Saturday, 28 July 2012

Stunning

The Olympic cauldron was stunning,  that is no exaggeration, the copper petals floating up to form one single torch, I had tears. I also cried at 'Flower of Scotland' in Danny Boyle's wonderfully quirky and emotive opening ceremony, and at Muhammad Ali carrying the flag. It was a bit dislocating to see Kenneth Branagh (recently in Wallander) as Brunel, but you were reminded of what a great actor he is, so much in his eyes. The Palestinian athletes brought tears to me too. The Pakistan team - playing hockey - is, sadly, not expected to win any medals, and I thought of my (pretty crappy) hockey 'career' at high school. But Pakistan is making the Olympic footballs, did you know?
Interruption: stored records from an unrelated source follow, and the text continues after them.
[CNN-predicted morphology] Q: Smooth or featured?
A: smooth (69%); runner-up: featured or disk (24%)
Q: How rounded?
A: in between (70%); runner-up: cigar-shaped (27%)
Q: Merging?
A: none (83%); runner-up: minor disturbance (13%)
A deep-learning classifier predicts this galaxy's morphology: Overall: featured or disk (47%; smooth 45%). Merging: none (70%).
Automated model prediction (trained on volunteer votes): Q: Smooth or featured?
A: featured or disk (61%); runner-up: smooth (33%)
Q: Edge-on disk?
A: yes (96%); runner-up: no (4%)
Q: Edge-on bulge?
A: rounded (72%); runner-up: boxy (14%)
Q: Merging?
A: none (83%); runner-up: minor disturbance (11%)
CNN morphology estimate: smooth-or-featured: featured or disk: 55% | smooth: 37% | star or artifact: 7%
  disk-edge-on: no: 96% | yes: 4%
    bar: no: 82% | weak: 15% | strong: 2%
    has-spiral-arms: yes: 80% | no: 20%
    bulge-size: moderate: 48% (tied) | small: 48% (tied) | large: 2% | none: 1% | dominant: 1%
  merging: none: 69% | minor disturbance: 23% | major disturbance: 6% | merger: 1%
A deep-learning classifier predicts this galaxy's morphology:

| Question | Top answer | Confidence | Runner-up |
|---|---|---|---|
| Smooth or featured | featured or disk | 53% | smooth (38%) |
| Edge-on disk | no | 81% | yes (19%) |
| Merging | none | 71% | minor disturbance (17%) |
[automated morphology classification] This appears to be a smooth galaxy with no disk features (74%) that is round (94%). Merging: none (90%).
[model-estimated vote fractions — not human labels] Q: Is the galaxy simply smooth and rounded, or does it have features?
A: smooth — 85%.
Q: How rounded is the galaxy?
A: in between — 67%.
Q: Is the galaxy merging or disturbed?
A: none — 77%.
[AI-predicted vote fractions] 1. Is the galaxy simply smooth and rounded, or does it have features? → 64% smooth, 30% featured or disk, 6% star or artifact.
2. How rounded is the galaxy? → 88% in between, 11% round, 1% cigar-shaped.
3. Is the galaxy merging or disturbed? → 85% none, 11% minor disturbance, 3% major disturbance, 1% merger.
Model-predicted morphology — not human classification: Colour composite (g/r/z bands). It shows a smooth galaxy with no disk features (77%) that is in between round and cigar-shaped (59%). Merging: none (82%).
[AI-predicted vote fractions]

I'm not really into sport, and obviously don't play, these days, but I can relate to the process of pushing yourself to your absolute limits to get something you want more than anything - in my case, The State of Me being published - and facing hurdles, and overcoming them with pure self-belief and perseverance (and a spoonful of luck). I also very much admire physical stamina and talent and endurance, and wish all the Olympic athletes the best of luck! (I'm fickle with my support, at primary school I got into trouble for cheering for Ireland at a Scotland - Ireland  hockey match - I felt sorry for Ireland as they were losing.).

3 comments:

Catherine said...

Lovely post!

Like you say, striving for achievement against all odds is quite familiar to us pwme. Just like to Olympians...

Alison said...

I thought the cauldron was beautiful too, it's when I teared up. I had misplaced concern for all the team members standing out there for so long in the cold...it would destroy me but I'm sure it was no problem for them!

nmj said...

Hey Catherine, I worried a little that my post had suggested that if you really want something enough you can get it, which is simply not the case with M.E, so am glad you got my drift. The journey to getting a first novel published is all too often a giant hurdle, but in my case, particularly hard, but all's well that ends well! And when you are extremely ill, as so many PWME continue to be, even making a cup of tea can seem Olympian. I will never forget how hard the slightest task could be at my most ill.

Hey Alison, I always worry when people have to stand for ages, I want them to be able to sit down, but I imagine for athletes this is simply not a problem! Bizarre. Yes, the cauldron was spellbinding, it made me feel a child-like wonder that such things can even be.